#### [WHAT YOU WILL DO]
**1.** Reproduce word for word the stretch of the review of The Corrections from "Seriously, I can" through "them with limits.".
**2.** Answer these questions using the review of The Corrections.
(a) What date appears at the top?
(b) Whom does the review call "that old master"?
(c) According to the first numbered point, what gets bigger as a book gets longer?

#### [EXERCISE TEXT]

=======

Friday 11 March 2011

The Corrections

Jonathan Franzen

The Corrections is one of the best novels I have read in a long time (surely this author should get a little hype... oh wait....) It's the portrait of a family, painted viscerally and sentimentally, and written with a welcoming brilliance that nearly matches its cast. 

I'm reminded of one of the first conclusions I came to on this blog, from that old master, David Lodge: great writing is great characters, who care about each other.

I have a thing for long, sprawling, virtuoso novels at the moment. It's a relatively new thing, and I'm still exploring it. One thing that has struck me already, however, is how badly these beautiful, fat children end.

Seriously, I can count the number of heavy novels that ended well on the fingers of one knee. There's no single factor to blame, but a few that coincide:

1. The longer the book, the bigger the expectations of the pay-off.
2. The more an author sprawls -- ie, ignores direct linear plotting and things like The Main Character, The Single Story -- the harder it is to tie things together or even decide what needs tying.
3. The more virtuoso a writer is (whatever that means right this second) the less emphasis there is, generally, on exterior plot events -- the very things that make endings paint-by-numbers easy.

Franzen, I think, answers all these with typically literary non-answers. He overcomes them with limits.

=======

Saved data entries:
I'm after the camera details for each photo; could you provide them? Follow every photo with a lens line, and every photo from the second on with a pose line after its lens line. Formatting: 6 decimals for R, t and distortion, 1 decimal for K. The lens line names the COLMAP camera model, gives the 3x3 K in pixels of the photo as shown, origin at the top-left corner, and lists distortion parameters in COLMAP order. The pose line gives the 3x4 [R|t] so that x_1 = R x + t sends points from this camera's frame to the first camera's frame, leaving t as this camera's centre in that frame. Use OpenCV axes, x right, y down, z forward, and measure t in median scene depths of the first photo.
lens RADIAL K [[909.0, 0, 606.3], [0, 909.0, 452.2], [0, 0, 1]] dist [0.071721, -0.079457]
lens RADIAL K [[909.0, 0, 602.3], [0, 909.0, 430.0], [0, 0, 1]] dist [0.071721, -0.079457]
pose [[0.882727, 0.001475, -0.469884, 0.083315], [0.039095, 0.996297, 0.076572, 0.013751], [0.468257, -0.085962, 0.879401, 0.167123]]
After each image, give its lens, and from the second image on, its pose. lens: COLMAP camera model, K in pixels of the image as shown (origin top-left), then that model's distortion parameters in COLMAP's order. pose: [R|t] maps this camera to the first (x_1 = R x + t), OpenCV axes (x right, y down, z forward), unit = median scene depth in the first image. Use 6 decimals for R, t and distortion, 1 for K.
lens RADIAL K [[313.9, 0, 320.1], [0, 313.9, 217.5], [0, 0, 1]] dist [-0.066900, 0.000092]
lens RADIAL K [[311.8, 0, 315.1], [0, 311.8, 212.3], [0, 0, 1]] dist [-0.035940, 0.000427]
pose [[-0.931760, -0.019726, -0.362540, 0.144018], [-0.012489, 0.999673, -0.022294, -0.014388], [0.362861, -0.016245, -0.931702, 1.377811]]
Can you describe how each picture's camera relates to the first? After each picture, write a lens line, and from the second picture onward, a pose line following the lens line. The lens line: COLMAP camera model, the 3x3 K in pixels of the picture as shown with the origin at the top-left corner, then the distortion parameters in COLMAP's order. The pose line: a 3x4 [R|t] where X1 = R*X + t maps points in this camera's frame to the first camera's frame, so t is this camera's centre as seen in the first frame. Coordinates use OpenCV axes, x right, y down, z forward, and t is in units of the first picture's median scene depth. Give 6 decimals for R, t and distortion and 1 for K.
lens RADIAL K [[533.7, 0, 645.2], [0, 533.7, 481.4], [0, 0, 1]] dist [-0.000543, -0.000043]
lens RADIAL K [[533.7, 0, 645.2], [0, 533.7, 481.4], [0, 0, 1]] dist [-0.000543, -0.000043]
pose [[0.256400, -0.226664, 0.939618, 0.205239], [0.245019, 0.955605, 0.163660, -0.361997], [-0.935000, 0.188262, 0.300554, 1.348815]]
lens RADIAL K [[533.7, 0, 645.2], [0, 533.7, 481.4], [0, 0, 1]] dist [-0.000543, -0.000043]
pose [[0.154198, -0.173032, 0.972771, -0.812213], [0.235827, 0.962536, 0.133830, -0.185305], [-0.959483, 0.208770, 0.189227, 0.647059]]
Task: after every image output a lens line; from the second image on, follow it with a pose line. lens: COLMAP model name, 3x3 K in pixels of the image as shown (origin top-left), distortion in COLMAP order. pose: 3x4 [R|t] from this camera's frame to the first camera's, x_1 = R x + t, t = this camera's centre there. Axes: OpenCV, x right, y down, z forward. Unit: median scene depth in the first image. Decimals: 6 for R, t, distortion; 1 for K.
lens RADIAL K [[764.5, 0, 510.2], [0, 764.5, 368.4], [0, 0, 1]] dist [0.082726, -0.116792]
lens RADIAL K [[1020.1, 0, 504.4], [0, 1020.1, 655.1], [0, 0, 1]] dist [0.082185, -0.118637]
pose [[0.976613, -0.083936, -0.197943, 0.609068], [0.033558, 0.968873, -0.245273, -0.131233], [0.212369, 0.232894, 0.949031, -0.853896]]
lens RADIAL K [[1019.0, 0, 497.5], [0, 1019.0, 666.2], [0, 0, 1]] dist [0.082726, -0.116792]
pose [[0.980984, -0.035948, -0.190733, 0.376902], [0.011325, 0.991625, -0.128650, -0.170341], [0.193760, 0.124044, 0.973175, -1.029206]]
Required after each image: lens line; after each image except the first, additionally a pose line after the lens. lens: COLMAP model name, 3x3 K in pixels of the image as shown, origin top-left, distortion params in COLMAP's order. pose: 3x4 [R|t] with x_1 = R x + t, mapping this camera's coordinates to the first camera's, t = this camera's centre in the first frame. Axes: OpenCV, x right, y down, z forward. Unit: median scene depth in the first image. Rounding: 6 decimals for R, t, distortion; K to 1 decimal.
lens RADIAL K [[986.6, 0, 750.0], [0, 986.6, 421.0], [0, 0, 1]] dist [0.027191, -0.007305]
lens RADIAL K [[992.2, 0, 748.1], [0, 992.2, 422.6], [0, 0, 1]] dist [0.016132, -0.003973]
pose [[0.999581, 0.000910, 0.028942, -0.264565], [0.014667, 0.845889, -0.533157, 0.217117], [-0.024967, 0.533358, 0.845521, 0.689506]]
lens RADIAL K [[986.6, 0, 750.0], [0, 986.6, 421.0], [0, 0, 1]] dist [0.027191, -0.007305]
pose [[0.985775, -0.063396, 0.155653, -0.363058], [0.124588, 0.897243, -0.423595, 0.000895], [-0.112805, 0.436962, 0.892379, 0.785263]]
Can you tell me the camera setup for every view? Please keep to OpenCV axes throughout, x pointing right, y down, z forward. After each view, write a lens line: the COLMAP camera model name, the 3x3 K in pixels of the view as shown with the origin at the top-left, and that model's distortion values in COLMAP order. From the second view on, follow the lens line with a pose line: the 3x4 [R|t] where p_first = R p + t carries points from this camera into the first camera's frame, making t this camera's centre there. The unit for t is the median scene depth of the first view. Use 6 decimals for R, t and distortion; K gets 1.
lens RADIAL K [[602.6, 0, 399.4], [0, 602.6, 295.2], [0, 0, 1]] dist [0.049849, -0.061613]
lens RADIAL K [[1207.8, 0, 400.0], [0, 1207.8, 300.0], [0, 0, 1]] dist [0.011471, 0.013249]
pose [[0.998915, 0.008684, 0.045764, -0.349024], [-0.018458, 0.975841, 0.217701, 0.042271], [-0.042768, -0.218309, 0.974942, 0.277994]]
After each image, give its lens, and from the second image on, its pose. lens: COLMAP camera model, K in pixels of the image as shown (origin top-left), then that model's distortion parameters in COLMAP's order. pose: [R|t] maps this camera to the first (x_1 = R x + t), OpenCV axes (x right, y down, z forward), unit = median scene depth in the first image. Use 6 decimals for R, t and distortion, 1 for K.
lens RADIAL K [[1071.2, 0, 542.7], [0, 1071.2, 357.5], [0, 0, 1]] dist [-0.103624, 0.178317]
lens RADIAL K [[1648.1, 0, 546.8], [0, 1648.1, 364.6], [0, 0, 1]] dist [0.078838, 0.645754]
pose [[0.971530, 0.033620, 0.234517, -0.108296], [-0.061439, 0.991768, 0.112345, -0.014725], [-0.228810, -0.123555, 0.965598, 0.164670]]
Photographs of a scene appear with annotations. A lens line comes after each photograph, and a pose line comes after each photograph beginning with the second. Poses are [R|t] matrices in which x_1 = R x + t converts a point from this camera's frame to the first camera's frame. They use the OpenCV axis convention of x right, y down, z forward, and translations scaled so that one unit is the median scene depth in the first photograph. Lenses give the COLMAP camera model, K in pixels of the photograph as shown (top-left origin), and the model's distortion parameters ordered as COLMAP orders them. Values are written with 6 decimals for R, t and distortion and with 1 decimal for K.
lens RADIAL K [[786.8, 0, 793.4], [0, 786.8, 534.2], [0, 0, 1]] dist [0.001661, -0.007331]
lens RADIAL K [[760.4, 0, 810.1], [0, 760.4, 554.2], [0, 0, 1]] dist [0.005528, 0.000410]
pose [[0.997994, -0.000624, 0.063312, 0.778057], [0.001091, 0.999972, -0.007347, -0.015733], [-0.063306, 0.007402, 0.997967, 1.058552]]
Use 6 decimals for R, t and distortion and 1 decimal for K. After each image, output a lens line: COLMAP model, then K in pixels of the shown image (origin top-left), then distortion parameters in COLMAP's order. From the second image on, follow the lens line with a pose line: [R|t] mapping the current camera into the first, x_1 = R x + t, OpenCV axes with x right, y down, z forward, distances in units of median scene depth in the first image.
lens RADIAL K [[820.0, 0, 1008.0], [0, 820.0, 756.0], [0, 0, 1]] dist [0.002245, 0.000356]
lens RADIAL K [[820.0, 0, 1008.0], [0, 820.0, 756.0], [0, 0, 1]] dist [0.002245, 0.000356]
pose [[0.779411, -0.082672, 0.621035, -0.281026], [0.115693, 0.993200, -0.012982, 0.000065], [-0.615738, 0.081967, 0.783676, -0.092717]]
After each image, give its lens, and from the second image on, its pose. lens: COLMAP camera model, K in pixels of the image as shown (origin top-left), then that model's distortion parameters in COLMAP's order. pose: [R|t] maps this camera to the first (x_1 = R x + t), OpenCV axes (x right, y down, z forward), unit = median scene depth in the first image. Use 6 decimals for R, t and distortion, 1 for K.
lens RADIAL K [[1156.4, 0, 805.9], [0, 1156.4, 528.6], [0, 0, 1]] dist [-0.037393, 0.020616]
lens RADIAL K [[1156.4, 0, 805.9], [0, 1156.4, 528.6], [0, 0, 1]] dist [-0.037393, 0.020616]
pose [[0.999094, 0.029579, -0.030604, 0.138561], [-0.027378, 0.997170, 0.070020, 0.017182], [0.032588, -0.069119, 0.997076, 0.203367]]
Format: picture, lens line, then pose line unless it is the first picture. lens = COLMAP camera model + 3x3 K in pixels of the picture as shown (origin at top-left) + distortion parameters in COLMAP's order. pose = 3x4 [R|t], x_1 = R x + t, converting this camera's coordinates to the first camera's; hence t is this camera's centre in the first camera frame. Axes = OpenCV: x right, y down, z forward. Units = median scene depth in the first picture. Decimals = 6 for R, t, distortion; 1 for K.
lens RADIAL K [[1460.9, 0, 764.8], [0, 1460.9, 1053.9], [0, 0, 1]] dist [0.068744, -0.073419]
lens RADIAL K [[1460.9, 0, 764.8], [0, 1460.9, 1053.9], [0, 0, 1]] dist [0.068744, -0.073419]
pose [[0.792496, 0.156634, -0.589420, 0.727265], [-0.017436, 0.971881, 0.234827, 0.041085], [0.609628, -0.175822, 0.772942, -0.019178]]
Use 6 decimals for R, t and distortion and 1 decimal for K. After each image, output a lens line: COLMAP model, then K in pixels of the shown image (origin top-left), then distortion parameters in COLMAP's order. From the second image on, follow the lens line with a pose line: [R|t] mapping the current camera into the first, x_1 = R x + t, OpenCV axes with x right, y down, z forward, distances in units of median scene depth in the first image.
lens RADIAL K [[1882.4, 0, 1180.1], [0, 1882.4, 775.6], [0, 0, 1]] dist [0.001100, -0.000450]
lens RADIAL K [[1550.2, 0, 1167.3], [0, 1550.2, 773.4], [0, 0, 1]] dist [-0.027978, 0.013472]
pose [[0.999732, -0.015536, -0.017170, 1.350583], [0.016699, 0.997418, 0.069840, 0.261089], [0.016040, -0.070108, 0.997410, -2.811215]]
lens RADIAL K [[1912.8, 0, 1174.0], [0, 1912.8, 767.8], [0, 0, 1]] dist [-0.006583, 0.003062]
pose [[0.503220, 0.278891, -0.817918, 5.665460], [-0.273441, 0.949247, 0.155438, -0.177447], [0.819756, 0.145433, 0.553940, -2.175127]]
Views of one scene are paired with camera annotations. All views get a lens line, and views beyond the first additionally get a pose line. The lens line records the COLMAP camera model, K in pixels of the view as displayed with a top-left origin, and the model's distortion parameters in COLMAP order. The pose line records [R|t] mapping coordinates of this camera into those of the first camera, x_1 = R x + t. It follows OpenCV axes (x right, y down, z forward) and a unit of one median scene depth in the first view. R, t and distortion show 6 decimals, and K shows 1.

=======

#### [SOLUTION SET]
**1.**
Seriously, I can count the number of heavy novels that ended well on the fingers of one knee. There's no single factor to blame, but a few that coincide:

1. The longer the book, the bigger the expectations of the pay-off.
2. The more an author sprawls -- ie, ignores direct linear plotting and things like The Main Character, The Single Story -- the harder it is to tie things together or even decide what needs tying.
3. The more virtuoso a writer is (whatever that means right this second) the less emphasis there is, generally, on exterior plot events -- the very things that make endings paint-by-numbers easy.

Franzen, I think, answers all these with typically literary non-answers. He overcomes them with limits.

**2.**
(a) Friday 11 March 2011
(b) David Lodge
(c) The expectations of the pay-off